No idea what you're talking about here. It does not make the advskews the same on both nodes. The default advskew on the secondary node is 100. Maintenance mode sets all advskews to 254. Nor do I understand what you're talking about with the interfaces failing over independently.

You can install the shell command package and run this at boot on the primary:

/usr/local/sbin/pfSsh.php playback enablecarpmaint

I can't remember whether that should be an early shell command or regular but that will put the master node into maintenance mode every time it boots. You can then take it out of maintenance mode when you want to and fail back.

the idea of running a production system in Maintenance mode as the normal will be a source of confusion.

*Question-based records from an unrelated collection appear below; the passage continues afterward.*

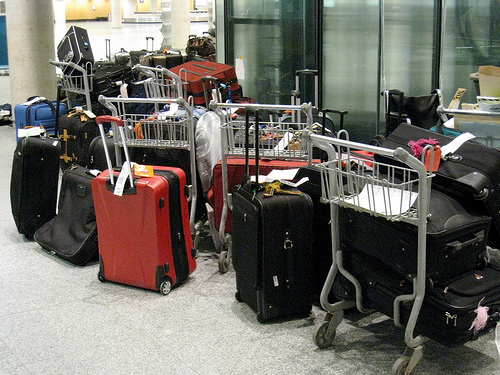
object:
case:
[89, 115, 200, 293]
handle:
[95, 114, 136, 187]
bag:
[327, 174, 488, 285]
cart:
[306, 130, 438, 374]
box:
[477, 64, 499, 99]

Why would it be the normal? Fix the problem and fail back to it when it is less-impactful to do so.

mjugmans

Thanks Derelict. To be clear, when the pair of pfSense nodes are not in CARP maintenance mode, the Primary has advskew set to 0, and the Secondary set to 100. When I set each node to enter maintenance mode, advskews in both nodes (and both WAN/LAN interfaces) are set equal, 254 exactly as you've stated. One can find the advskew value using ifconfig on an interface to look for:

carp: MASTER vhid 1 advbase 1 advskew 254

Regardless of maintenance mode state, the sysctl net.inet.carp parameters are equal between the two nodes:
net.inet.carp.ifdown_demotion_factor: 240
net.inet.carp.senderr_demotion_factor: 0
net.inet.carp.demotion: 0
net.inet.carp.log: 1
net.inet.carp.preempt: 1
net.inet.carp.allow: 1

In summary, I don't care which node is MASTER, but I only want another node to become MASTER when there is a failure, eg OpenVPN service, VM or WAN failure. I want both interfaces (WAN/LAN) on the node to fail over together, not for one to be MASTER on LAN interface and BACKUP on WAN interface (otherwise I'll have created a major routing problem).

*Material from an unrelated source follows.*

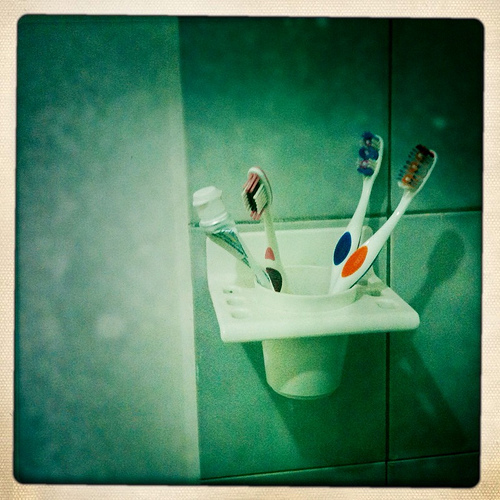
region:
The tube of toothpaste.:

In comparing with OPNsense, it seems a significant difference is how failback is managed. I am investigating this further to see what the configuration differences are, and will post up results when I have run some tests.

Derelict

If the advskew is 254 it is almost certainly in maintenance mode. The unit will not fail over unless it loses an interface on link down. It will not fail over on "OpenVPN service, VM or WAN failure." I am not sure what that means exactly.